These reports
are samples of basic clinical evaluations of patients seen by a rheumatologist. The sample reports have been checked for
accuracy in spelling, but please keep in mind nobody's perfect, and we do appreciate any notification of errors. These sample
medical reports may also include some styles or report formats that are unusual, and if so, this would be due to the preference
of the dictating physician.
Edited Sample Report
This patient returned to discuss her recent investigations. The lumbar spine film showed that she had a fracture at L1.
She's not aware of having had any previous lumbar spine films to compare with. Although reported as showing moderate compression
of L1, when I looked at these I thought that she had lost 50% of anterior height. Xrays of her pelvis and hips were unremarkable.
Her bone density assessment was actually fairly good with a T score of 1.07 in the lumbar spine and almost in the
middle of the normal range for the femoral neck.
I have sent her for protein electrophoresis today to make sure there is not some other explanation for the fracture. She
has normal thyroid function and normal calcium.
I'm assuming the fracture occurred early in the year when she had the marked increase in back pain after the severe coughing
episode. At this point, I didn't think there was much point in getting a bone scan.

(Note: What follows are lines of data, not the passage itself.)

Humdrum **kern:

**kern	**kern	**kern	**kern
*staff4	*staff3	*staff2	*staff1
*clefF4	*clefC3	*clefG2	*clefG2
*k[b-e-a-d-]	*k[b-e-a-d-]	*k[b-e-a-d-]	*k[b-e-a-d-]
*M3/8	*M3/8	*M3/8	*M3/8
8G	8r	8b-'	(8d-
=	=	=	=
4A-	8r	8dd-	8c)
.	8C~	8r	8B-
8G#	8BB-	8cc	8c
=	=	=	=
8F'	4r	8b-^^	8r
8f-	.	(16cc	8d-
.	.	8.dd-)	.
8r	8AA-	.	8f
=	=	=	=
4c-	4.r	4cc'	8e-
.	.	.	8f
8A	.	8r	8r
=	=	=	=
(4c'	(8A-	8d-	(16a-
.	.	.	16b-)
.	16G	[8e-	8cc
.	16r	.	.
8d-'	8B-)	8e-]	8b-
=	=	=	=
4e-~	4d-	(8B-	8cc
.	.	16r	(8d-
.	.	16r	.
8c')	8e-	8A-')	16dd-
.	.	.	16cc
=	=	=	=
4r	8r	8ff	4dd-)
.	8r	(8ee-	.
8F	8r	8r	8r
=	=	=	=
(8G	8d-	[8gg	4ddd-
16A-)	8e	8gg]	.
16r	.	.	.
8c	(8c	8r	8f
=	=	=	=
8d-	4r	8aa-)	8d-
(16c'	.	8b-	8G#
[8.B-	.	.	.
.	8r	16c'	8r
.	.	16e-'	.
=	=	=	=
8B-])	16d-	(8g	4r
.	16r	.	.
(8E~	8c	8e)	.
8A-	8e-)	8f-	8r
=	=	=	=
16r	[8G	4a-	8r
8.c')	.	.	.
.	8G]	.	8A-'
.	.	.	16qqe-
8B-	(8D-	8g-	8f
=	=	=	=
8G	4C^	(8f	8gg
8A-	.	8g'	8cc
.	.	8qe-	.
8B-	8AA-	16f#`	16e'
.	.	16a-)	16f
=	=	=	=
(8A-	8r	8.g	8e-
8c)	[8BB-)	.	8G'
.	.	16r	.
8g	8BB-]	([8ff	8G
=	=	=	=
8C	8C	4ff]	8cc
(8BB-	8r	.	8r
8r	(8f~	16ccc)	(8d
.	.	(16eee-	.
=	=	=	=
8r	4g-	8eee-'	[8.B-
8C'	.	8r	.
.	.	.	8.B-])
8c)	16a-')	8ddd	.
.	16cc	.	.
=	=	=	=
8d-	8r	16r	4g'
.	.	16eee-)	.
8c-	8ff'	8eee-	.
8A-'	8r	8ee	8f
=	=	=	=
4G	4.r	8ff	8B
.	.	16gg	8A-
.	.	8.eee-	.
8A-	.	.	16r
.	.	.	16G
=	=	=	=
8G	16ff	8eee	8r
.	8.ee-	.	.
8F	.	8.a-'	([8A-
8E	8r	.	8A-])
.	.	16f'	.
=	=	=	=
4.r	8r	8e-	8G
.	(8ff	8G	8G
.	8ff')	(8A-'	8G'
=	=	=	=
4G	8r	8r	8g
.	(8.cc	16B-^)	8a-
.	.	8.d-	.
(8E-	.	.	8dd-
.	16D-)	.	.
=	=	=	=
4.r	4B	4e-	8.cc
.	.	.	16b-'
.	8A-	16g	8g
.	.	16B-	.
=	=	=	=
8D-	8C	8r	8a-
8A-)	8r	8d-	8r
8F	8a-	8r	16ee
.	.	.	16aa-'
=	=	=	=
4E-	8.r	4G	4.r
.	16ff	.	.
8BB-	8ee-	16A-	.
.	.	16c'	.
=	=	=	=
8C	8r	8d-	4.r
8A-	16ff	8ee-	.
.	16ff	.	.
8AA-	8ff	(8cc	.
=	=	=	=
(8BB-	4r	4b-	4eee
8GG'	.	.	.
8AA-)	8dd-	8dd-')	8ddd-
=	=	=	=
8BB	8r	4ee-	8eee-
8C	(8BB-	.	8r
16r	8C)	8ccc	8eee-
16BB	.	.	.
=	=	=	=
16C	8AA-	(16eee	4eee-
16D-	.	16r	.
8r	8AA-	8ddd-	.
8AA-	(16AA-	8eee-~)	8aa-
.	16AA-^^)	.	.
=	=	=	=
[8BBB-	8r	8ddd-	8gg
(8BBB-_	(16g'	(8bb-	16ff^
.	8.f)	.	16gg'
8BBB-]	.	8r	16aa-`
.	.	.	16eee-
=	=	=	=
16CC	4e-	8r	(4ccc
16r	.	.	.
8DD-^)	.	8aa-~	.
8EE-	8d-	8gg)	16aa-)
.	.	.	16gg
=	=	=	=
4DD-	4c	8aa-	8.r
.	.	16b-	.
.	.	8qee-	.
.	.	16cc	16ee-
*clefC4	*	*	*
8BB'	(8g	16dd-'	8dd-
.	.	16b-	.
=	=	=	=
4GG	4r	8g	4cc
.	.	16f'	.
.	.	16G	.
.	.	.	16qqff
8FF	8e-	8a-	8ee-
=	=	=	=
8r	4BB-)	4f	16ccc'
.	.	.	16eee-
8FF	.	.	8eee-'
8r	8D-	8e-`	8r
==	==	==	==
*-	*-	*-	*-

I have suggested that she start Didrocal. This will help to maintain her bone density. The other medications she might
consider would be Reloxifene which has antiestrogen effects on the breast and uterus but positive effects for the bone
and cardiac system.
Edited Sample Report
This patient tells me that she has been doing pretty well; quite a bit better overall, however, does have problems with
her wrists. She also has aching behind the right calf.
She had been taking Plaquenil only intermittently as it was giving her considerable GI upset. She's not taking any antiinflammatories
at the moment. At the most, she was taking Plaquenil half a tablet every once in a while.
Upon examination, she had tenderness in both wrists, decreased range of movement on the left with only about 50% flexion
and extension and slight swelling. She had no other tender or swollen joints.
We talked about options including methotrexate, salazopyrin, and Minocin. She chose Minocin. I've sent her for baseline
blood today and she'll have blood tests monthly while taking the Minocin. She will work up slowly to 200 mg a day. I've gone
over the possible side effects of this and made her aware that she'll require monthly monitoring.
Edited Sample Report
This patient had increased his methotrexate back up to 25 mg per week in the preceding couple of months because of persistent
left knee swelling. His knee had improved with that, but in the short while before coming in for this visit he had noticed
some persistent swelling. His psoriasis, he feels, is not too bad, although he still has some slight patches on the elbows.
Upon examination, his left knee had a moderatesized effusion. This was aspirated for 30 ml of slightly turbid yellow
fluid and 80 mg of Kenalog was injected.
He's going to continue with methotrexate 25 mg per week. If his knee stays settled, he will start gradually tapering the
methotrexate. If, in spite of this, the knee problem returns, he will have some additional therapy added, likely salazopyrin.